You were evaluated on the actual simulated run by the mistakes that you committed and then there was the 'controller evaluation score' which was purely the instructor's opinion of your test and that's where they pumped up the targeted ones and devalued scores of white men that had strong enough scores to graduate... and I did. On 2 of my graded runs, I had a lower eval score than actual which wasn't supposed to be possible, including one near perfect run...one(1) minor mistake and the instructor rated me in the low 80s. He sandbagged me to my face and yes, I filed a compliant that went no where. Then there was the final written written exam that you never got to see what you got wrong, you only your score without proof.

So yeah, you can get unqualified controllers into towers and centers but most if not all wash out in the first year but the race and sex quotas had already been met and then they became as expendable as everyone they sandbagged.

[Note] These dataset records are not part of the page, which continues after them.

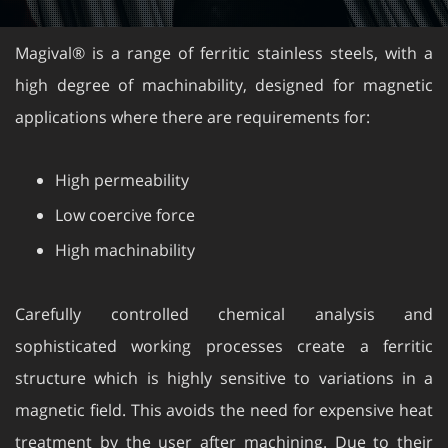
Magival® is a range of ferritic stainless steels, with a
high degree of machinability, designed for magnetic
applications where there are requirements for:
High permeability
Low coercive force
High machinability
Carefully controlled chemical analysis and
sophisticated working processes create a ferritic
structure which is highly sensitive to variations in a
magnetic field. This avoids the need for expensive heat
treatment by the user after machining. Due to their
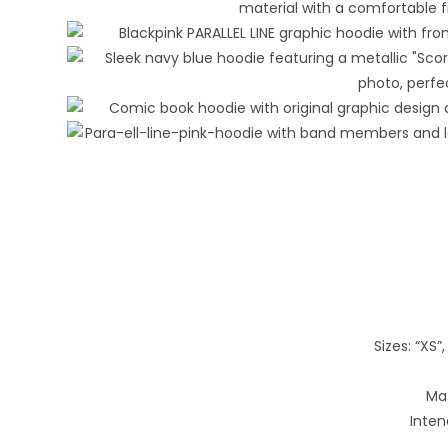
Sizes: “XS”, 
Mat
Inten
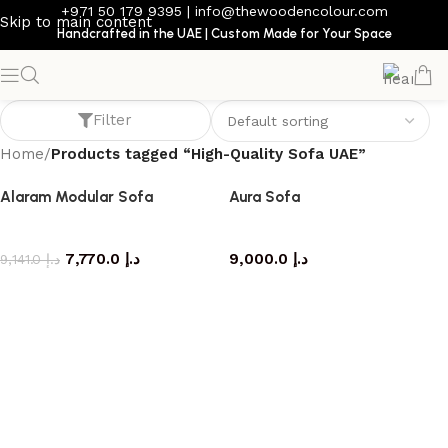
+971 50 179 9395
|
info@thewoodencolour.com
Skip to main content
Handcrafted in the UAE | Custom Made for Your Space
High-Quality Sofa UAE
Filter
Home
/
Products tagged “High-Quality Sofa UAE”
Alaram Modular Sofa
Aura Sofa
Sofa
Sofa
7,770.0
د.إ
9,000.0
د.إ
9,141.0
د.إ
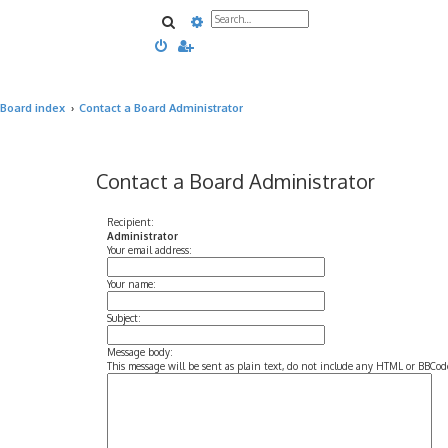
Search
Advanced search
Board index
Contact a Board Administrator
Contact a Board Administrator
Recipient:
Administrator
Your email address:
Your name:
Subject:
Message body:
This message will be sent as plain text, do not include any HTML or BBCode.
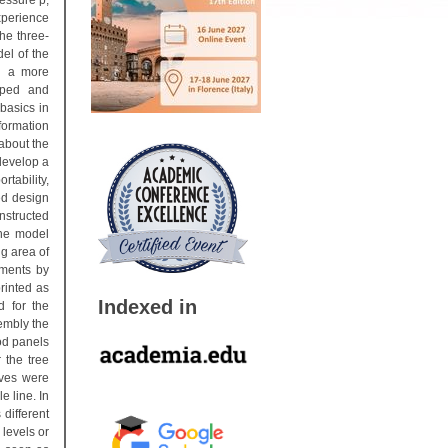
essure p,
xperience
he three-
el of the
in a more
oped and
basics in
formation
 about the
develop a
tability,
ed design
nstructed
the model
ng area of
gments by
rinted as
Indexed in
d for the
embly the
ood panels
 the tree
rves were
e line. In
different
 levels or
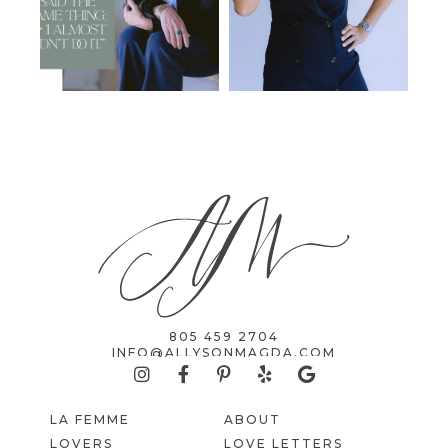
805 459 2704
INFO@ALLYSONMAGDA.COM
LA FEMME
ABOUT
LOVERS
LOVE LETTERS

Given that, I'd say the clot shot may have caused shortages in the controllers' ranks.
 

Old Greek

Veteran Member
I am glad I never need to fly - sad thing is I enjoy it. Plan on visiting my sister in Colorado this summer. Lives near Rocky Mountain Nat. Park. Will drive again. Made the round trip driving now over 20 times. I live just north of Pgh, Pa.
 

Old Gray Mare

TB Fanatic
I have to fly this week - leave wednesday and return sunday . . . I am NOT looking forward to it
I'll share advice I got years ago from an aircraft accident investigator. He told me not to ask him if a flight or airline was "safe". He told me to ask my stockbroker if the airline was operating in the black (profitable). If not, realize that a lot of times the first thing cutback on is maintenance.
 

Delta

Has No Life - Lives on TB
I had to look it up.

DEI = Diversity, equity, inclusion.

Dobbin
And here I thought it was a town in India. I mean . . . it's all on a computer screen, they handle everything else, why shouldn't they be doing air traffic control.